About this task:
Given the records below, pull every line with the word "after" into the answer.

Given data:
+-------+
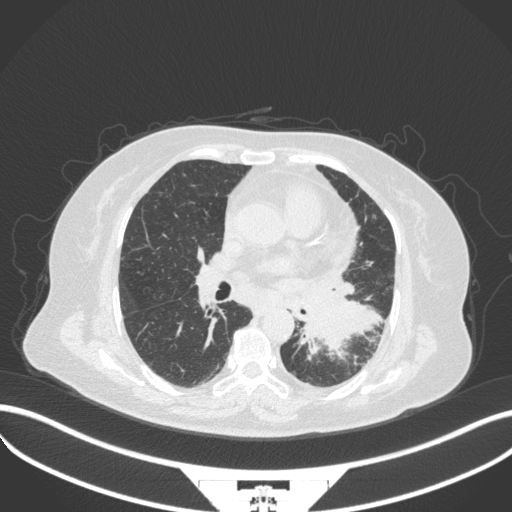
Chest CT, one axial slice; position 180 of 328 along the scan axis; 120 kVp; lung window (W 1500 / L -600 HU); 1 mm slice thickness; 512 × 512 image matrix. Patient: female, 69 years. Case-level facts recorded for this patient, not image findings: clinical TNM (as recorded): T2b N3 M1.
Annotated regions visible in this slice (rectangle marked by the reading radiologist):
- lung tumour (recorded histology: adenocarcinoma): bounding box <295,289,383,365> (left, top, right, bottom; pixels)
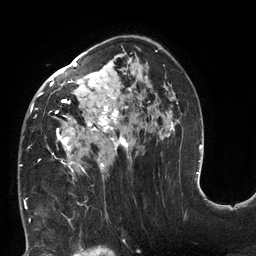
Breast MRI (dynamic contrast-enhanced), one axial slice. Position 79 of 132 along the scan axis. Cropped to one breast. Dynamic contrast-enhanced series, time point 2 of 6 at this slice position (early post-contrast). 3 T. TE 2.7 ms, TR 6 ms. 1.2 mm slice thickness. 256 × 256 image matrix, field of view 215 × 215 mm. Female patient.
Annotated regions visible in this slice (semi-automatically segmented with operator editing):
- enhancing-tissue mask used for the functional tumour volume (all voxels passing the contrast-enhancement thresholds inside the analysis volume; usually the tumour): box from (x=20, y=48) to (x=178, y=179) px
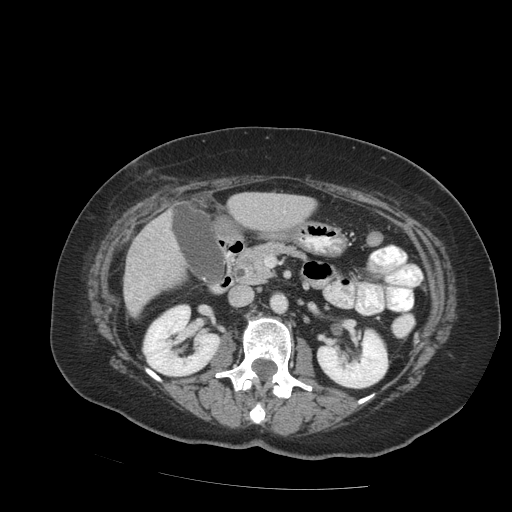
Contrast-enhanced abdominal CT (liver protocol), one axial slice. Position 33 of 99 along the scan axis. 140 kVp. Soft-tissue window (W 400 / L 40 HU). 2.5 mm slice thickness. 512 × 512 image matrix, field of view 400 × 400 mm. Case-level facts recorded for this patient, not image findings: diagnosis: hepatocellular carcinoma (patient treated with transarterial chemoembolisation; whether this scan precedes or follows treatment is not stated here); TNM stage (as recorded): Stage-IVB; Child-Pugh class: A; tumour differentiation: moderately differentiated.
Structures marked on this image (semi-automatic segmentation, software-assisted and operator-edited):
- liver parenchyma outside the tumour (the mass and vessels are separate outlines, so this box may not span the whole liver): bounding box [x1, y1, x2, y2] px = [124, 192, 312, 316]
+-------+
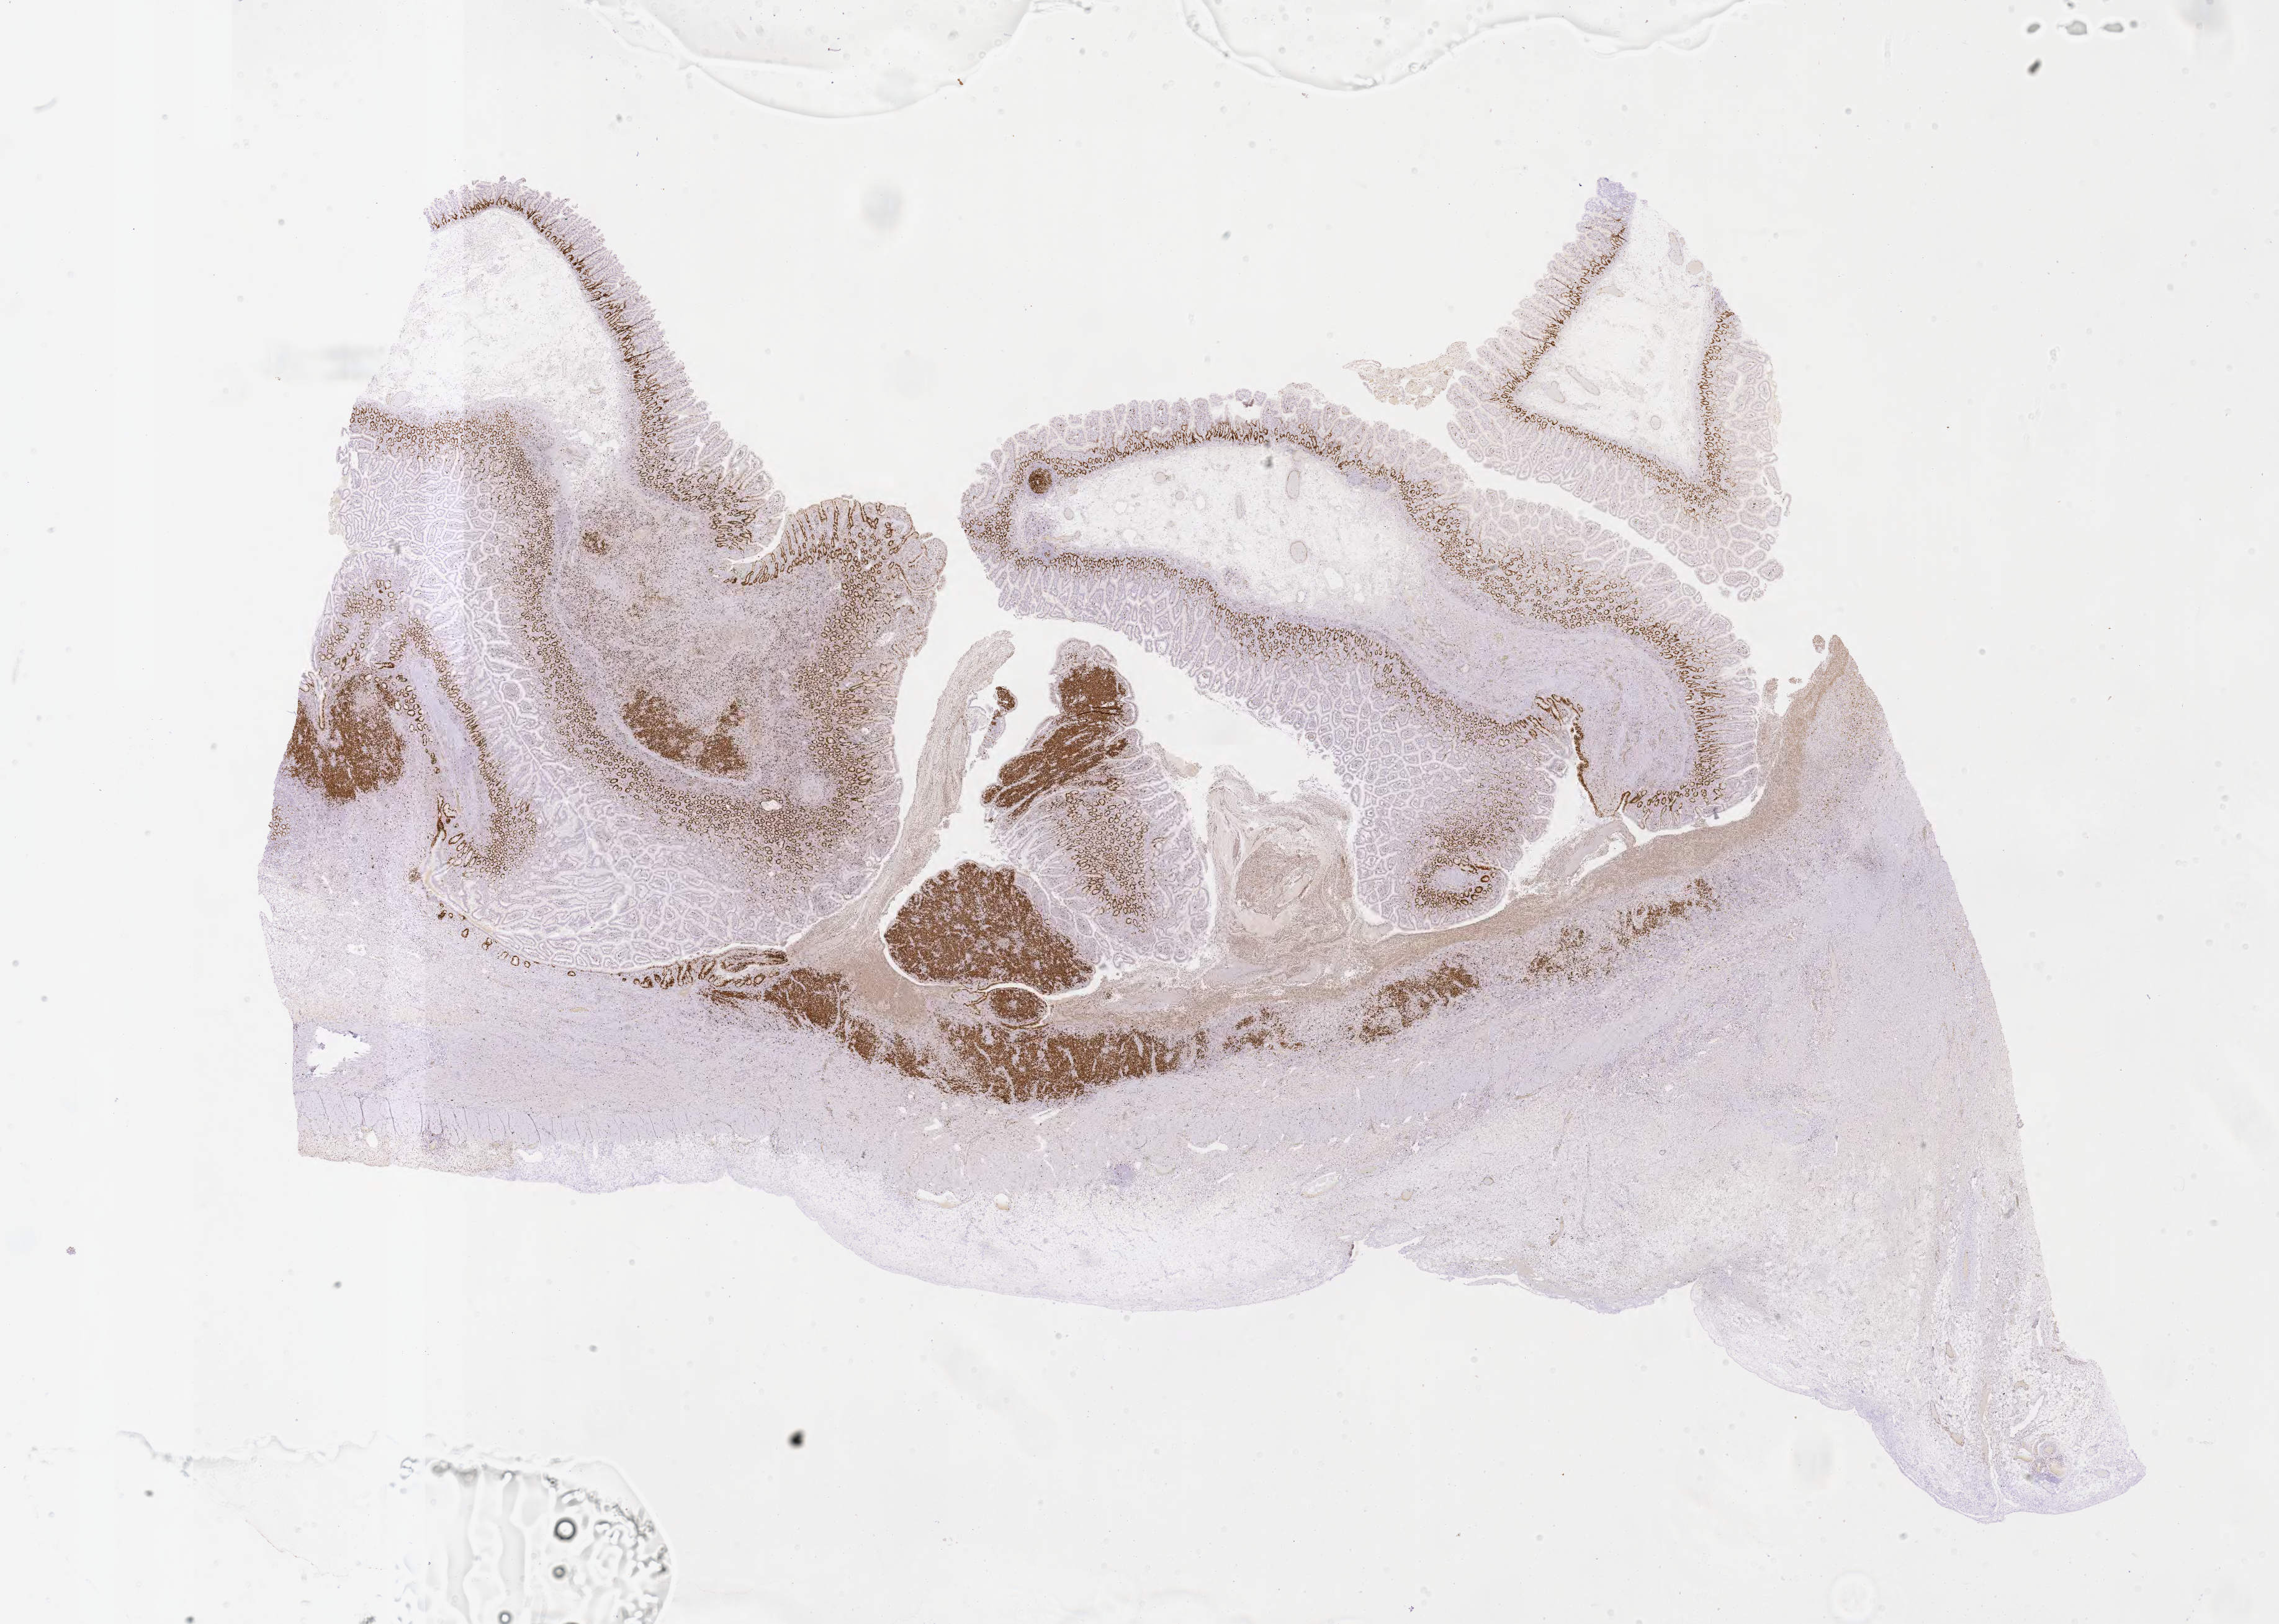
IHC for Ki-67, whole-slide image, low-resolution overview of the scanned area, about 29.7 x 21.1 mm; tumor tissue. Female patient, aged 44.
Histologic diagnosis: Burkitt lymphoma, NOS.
+-------+
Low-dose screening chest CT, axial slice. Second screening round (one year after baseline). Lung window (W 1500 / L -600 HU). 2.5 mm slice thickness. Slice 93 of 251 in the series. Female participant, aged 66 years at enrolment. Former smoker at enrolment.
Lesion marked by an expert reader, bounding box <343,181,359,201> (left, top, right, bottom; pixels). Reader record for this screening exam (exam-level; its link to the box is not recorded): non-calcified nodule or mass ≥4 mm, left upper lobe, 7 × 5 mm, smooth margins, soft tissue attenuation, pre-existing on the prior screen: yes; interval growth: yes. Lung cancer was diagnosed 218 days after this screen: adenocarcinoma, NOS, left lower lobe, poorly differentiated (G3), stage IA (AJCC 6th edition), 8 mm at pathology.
+-------+
Reply:
Low-dose screening chest CT, axial slice. Second screening round (one year after baseline). Lung window (W 1500 / L -600 HU). 2.5 mm slice thickness. Slice 93 of 251 in the series. Female participant, aged 66 years at enrolment. Former smoker at enrolment.
Lesion marked by an expert reader, bounding box <343,181,359,201> (left, top, right, bottom; pixels). Reader record for this screening exam (exam-level; its link to the box is not recorded): non-calcified nodule or mass ≥4 mm, left upper lobe, 7 × 5 mm, smooth margins, soft tissue attenuation, pre-existing on the prior screen: yes; interval growth: yes. Lung cancer was diagnosed 218 days after this screen: adenocarcinoma, NOS, left lower lobe, poorly differentiated (G3), stage IA (AJCC 6th edition), 8 mm at pathology.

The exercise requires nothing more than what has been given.